• EXERCISE PROMPT: Write out every line of the records below as one numbered list, leaving out any blank lines.

• INPUT ROWS:
----------

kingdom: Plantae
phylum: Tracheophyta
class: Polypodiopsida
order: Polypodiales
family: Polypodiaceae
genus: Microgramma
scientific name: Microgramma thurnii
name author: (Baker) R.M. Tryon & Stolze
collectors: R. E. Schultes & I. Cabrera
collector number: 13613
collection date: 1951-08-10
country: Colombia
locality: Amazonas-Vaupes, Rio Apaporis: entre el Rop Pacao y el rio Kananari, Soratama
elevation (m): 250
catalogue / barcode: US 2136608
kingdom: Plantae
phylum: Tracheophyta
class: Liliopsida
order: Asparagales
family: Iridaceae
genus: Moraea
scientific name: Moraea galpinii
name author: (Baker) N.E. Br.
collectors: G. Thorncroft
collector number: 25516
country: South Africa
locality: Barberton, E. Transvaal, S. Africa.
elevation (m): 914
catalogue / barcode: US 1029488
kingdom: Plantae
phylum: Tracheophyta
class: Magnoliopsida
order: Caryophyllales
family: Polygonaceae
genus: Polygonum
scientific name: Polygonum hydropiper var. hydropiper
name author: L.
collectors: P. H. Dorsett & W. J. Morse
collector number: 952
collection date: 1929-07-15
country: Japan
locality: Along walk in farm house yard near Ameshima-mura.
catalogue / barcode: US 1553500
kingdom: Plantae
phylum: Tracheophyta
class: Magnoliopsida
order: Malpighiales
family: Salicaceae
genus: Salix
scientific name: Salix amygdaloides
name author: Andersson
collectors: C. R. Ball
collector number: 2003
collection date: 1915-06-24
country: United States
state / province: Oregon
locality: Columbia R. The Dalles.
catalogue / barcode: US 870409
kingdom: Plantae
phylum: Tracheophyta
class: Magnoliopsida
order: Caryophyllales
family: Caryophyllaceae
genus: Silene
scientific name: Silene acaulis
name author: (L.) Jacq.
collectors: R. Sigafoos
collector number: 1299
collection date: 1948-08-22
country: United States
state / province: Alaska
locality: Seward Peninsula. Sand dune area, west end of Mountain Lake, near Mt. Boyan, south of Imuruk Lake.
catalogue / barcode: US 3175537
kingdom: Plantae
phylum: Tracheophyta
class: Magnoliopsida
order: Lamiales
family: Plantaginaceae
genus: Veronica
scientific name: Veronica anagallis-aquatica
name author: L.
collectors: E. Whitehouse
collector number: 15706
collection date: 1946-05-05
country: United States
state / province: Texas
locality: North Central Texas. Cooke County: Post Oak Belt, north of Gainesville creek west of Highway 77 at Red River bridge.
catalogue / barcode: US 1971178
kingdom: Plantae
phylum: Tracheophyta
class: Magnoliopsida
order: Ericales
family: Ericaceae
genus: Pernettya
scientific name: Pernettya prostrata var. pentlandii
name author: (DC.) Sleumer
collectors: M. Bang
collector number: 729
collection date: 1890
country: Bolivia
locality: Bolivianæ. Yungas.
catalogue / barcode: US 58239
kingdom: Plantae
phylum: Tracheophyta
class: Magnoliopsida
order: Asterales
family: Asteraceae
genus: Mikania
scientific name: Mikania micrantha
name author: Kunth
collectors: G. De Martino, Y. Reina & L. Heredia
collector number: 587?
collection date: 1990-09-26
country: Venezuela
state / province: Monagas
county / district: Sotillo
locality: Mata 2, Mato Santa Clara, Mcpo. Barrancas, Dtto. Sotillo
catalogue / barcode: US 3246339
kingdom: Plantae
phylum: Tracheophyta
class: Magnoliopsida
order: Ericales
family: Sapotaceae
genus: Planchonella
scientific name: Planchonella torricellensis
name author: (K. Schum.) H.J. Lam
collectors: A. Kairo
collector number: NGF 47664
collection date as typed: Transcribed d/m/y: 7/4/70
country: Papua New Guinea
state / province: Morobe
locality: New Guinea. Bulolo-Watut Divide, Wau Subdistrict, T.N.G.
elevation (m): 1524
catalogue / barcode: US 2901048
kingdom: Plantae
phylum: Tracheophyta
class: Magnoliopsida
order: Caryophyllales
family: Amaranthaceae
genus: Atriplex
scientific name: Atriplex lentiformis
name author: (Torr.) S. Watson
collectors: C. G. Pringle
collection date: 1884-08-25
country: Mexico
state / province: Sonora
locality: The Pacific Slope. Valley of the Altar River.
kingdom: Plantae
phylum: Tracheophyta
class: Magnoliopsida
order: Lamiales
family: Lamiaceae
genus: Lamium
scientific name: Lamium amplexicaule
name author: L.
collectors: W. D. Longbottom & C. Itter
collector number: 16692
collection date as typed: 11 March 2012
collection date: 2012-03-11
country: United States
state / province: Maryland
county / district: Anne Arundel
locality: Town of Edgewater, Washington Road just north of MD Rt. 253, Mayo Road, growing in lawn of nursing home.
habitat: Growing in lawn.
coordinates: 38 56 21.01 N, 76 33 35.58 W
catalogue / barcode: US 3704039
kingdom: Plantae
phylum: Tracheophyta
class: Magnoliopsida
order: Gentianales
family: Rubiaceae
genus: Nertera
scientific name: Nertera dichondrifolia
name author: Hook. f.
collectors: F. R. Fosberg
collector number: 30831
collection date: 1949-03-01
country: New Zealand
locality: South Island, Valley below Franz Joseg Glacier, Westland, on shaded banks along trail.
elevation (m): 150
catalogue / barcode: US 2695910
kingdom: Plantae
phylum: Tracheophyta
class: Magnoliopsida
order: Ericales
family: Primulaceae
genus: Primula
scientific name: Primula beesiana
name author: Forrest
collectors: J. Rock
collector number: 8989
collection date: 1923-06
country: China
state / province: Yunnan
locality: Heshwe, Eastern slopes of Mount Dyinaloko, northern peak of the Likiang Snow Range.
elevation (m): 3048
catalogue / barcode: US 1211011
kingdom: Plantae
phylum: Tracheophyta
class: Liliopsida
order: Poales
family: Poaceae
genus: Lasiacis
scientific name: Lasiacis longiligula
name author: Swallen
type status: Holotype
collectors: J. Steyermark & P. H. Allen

----------

• SOLUTION TO THIS TASK:
1. kingdom: Plantae
2. phylum: Tracheophyta
3. class: Polypodiopsida
4. order: Polypodiales
5. family: Polypodiaceae
6. genus: Microgramma
7. scientific name: Microgramma thurnii
8. name author: (Baker) R.M. Tryon & Stolze
9. collectors: R. E. Schultes & I. Cabrera
10. collector number: 13613
11. collection date: 1951-08-10
12. country: Colombia
13. locality: Amazonas-Vaupes, Rio Apaporis: entre el Rop Pacao y el rio Kananari, Soratama
14. elevation (m): 250
15. catalogue / barcode: US 2136608
16. kingdom: Plantae
17. phylum: Tracheophyta
18. class: Liliopsida
19. order: Asparagales
20. family: Iridaceae
21. genus: Moraea
22. scientific name: Moraea galpinii
23. name author: (Baker) N.E. Br.
24. collectors: G. Thorncroft
25. collector number: 25516
26. country: South Africa
27. locality: Barberton, E. Transvaal, S. Africa.
28. elevation (m): 914
29. catalogue / barcode: US 1029488
30. kingdom: Plantae
31. phylum: Tracheophyta
32. class: Magnoliopsida
33. order: Caryophyllales
34. family: Polygonaceae
35. genus: Polygonum
36. scientific name: Polygonum hydropiper var. hydropiper
37. name author: L.
38. collectors: P. H. Dorsett & W. J. Morse
39. collector number: 952
40. collection date: 1929-07-15
41. country: Japan
42. locality: Along walk in farm house yard near Ameshima-mura.
43. catalogue / barcode: US 1553500
44. kingdom: Plantae
45. phylum: Tracheophyta
46. class: Magnoliopsida
47. order: Malpighiales
48. family: Salicaceae
49. genus: Salix
50. scientific name: Salix amygdaloides
51. name author: Andersson
52. collectors: C. R. Ball
53. collector number: 2003
54. collection date: 1915-06-24
55. country: United States
56. state / province: Oregon
57. locality: Columbia R. The Dalles.
58. catalogue / barcode: US 870409
59. kingdom: Plantae
60. phylum: Tracheophyta
61. class: Magnoliopsida
62. order: Caryophyllales
63. family: Caryophyllaceae
64. genus: Silene
65. scientific name: Silene acaulis
66. name author: (L.) Jacq.
67. collectors: R. Sigafoos
68. collector number: 1299
69. collection date: 1948-08-22
70. country: United States
71. state / province: Alaska
72. locality: Seward Peninsula. Sand dune area, west end of Mountain Lake, near Mt. Boyan, south of Imuruk Lake.
73. catalogue / barcode: US 3175537
74. kingdom: Plantae
75. phylum: Tracheophyta
76. class: Magnoliopsida
77. order: Lamiales
78. family: Plantaginaceae
79. genus: Veronica
80. scientific name: Veronica anagallis-aquatica
81. name author: L.
82. collectors: E. Whitehouse
83. collector number: 15706
84. collection date: 1946-05-05
85. country: United States
86. state / province: Texas
87. locality: North Central Texas. Cooke County: Post Oak Belt, north of Gainesville creek west of Highway 77 at Red River bridge.
88. catalogue / barcode: US 1971178
89. kingdom: Plantae
90. phylum: Tracheophyta
91. class: Magnoliopsida
92. order: Ericales
93. family: Ericaceae
94. genus: Pernettya
95. scientific name: Pernettya prostrata var. pentlandii
96. name author: (DC.) Sleumer
97. collectors: M. Bang
98. collector number: 729
99. collection date: 1890
100. country: Bolivia
101. locality: Bolivianæ. Yungas.
102. catalogue / barcode: US 58239
103. kingdom: Plantae
104. phylum: Tracheophyta
105. class: Magnoliopsida
106. order: Asterales
107. family: Asteraceae
108. genus: Mikania
109. scientific name: Mikania micrantha
110. name author: Kunth
111. collectors: G. De Martino, Y. Reina & L. Heredia
112. collector number: 587?
113. collection date: 1990-09-26
114. country: Venezuela
115. state / province: Monagas
116. county / district: Sotillo
117. locality: Mata 2, Mato Santa Clara, Mcpo. Barrancas, Dtto. Sotillo
118. catalogue / barcode: US 3246339
119. kingdom: Plantae
120. phylum: Tracheophyta
121. class: Magnoliopsida
122. order: Ericales
123. family: Sapotaceae
124. genus: Planchonella
125. scientific name: Planchonella torricellensis
126. name author: (K. Schum.) H.J. Lam
127. collectors: A. Kairo
128. collector number: NGF 47664
129. collection date as typed: Transcribed d/m/y: 7/4/70
130. country: Papua New Guinea
131. state / province: Morobe
132. locality: New Guinea. Bulolo-Watut Divide, Wau Subdistrict, T.N.G.
133. elevation (m): 1524
134. catalogue / barcode: US 2901048
135. kingdom: Plantae
136. phylum: Tracheophyta
137. class: Magnoliopsida
138. order: Caryophyllales
139. family: Amaranthaceae
140. genus: Atriplex
141. scientific name: Atriplex lentiformis
142. name author: (Torr.) S. Watson
143. collectors: C. G. Pringle
144. collection date: 1884-08-25
145. country: Mexico
146. state / province: Sonora
147. locality: The Pacific Slope. Valley of the Altar River.
148. kingdom: Plantae
149. phylum: Tracheophyta
150. class: Magnoliopsida
151. order: Lamiales
152. family: Lamiaceae
153. genus: Lamium
154. scientific name: Lamium amplexicaule
155. name author: L.
156. collectors: W. D. Longbottom & C. Itter
157. collector number: 16692
158. collection date as typed: 11 March 2012
159. collection date: 2012-03-11
160. country: United States
161. state / province: Maryland
162. county / district: Anne Arundel
163. locality: Town of Edgewater, Washington Road just north of MD Rt. 253, Mayo Road, growing in lawn of nursing home.
164. habitat: Growing in lawn.
165. coordinates: 38 56 21.01 N, 76 33 35.58 W
166. catalogue / barcode: US 3704039
167. kingdom: Plantae
168. phylum: Tracheophyta
169. class: Magnoliopsida
170. order: Gentianales
171. family: Rubiaceae
172. genus: Nertera
173. scientific name: Nertera dichondrifolia
174. name author: Hook. f.
175. collectors: F. R. Fosberg
176. collector number: 30831
177. collection date: 1949-03-01
178. country: New Zealand
179. locality: South Island, Valley below Franz Joseg Glacier, Westland, on shaded banks along trail.
180. elevation (m): 150
181. catalogue / barcode: US 2695910
182. kingdom: Plantae
183. phylum: Tracheophyta
184. class: Magnoliopsida
185. order: Ericales
186. family: Primulaceae
187. genus: Primula
188. scientific name: Primula beesiana
189. name author: Forrest
190. collectors: J. Rock
191. collector number: 8989
192. collection date: 1923-06
193. country: China
194. state / province: Yunnan
195. locality: Heshwe, Eastern slopes of Mount Dyinaloko, northern peak of the Likiang Snow Range.
196. elevation (m): 3048
197. catalogue / barcode: US 1211011
198. kingdom: Plantae
199. phylum: Tracheophyta
200. class: Liliopsida
201. order: Poales
202. family: Poaceae
203. genus: Lasiacis
204. scientific name: Lasiacis longiligula
205. name author: Swallen
206. type status: Holotype
207. collectors: J. Steyermark & P. H. Allen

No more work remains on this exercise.